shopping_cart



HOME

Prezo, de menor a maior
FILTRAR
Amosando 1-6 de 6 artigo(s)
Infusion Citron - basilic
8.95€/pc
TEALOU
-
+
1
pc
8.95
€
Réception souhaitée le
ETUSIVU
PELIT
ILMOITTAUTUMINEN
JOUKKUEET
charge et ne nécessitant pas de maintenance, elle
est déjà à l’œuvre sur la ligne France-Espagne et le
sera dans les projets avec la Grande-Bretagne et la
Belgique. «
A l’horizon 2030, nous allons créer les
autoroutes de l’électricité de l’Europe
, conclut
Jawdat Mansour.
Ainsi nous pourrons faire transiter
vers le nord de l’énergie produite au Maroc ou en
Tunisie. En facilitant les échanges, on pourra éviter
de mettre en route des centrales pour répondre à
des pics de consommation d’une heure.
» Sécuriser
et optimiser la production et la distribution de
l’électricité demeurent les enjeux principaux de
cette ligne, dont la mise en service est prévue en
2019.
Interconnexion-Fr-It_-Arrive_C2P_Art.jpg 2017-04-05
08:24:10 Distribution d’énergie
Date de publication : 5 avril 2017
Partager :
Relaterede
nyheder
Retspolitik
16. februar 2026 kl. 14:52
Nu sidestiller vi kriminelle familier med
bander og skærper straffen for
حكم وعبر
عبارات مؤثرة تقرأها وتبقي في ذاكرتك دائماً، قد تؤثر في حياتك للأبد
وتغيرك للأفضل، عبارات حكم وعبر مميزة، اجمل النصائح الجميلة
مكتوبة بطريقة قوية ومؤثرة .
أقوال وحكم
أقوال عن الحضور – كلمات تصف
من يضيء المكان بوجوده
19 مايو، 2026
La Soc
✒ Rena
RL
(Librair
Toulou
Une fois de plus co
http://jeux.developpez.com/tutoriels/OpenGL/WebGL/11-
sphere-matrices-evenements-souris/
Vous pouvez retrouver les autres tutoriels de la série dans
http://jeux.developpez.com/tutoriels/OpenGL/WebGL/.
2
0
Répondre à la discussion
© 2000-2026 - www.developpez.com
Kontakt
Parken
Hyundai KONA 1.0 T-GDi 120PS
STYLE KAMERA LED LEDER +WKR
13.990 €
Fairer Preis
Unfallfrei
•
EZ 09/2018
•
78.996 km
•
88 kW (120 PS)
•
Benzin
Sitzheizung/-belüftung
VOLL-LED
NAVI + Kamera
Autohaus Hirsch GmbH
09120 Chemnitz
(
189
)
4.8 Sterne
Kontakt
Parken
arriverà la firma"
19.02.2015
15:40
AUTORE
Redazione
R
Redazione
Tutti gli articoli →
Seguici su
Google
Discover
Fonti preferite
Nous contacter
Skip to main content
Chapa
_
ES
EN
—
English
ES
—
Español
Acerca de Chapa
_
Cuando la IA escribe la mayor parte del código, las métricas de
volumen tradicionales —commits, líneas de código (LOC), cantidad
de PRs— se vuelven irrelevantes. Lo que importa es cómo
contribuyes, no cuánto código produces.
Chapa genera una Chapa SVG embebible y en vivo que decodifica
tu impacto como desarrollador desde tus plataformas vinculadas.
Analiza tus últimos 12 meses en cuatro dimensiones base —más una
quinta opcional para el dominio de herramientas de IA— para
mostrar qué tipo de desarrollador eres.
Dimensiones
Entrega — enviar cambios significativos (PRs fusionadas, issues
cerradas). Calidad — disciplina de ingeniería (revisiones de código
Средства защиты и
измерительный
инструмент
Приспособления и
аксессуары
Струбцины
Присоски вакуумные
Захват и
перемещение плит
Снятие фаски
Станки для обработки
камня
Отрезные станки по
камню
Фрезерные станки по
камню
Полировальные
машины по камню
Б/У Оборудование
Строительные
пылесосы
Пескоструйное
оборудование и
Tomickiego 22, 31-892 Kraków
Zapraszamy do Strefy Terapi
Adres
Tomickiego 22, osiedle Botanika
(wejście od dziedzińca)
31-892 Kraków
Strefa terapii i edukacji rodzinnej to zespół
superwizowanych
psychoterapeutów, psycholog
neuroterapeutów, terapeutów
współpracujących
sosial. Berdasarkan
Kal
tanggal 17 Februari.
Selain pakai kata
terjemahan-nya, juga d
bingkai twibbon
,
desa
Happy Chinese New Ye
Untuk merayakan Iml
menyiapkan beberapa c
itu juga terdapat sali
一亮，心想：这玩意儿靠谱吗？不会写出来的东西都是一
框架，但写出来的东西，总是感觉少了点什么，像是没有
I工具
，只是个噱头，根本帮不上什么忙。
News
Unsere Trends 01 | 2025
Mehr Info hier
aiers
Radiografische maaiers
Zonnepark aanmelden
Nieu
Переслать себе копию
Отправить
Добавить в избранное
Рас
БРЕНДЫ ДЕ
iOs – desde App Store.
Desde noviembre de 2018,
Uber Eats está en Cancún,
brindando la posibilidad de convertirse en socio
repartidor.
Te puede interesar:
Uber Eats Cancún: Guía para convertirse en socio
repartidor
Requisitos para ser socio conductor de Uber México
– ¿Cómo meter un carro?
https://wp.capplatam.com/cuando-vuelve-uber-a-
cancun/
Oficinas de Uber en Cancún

================================

> WHAT THE EXERCISE ASKS
Wherever the word "ligne" appears in a line of the data, copy that line.

> RESULT FOR THIS TASK
est déjà à l’œuvre sur la ligne France-Espagne et le
cette ligne, dont la mise en service est prévue en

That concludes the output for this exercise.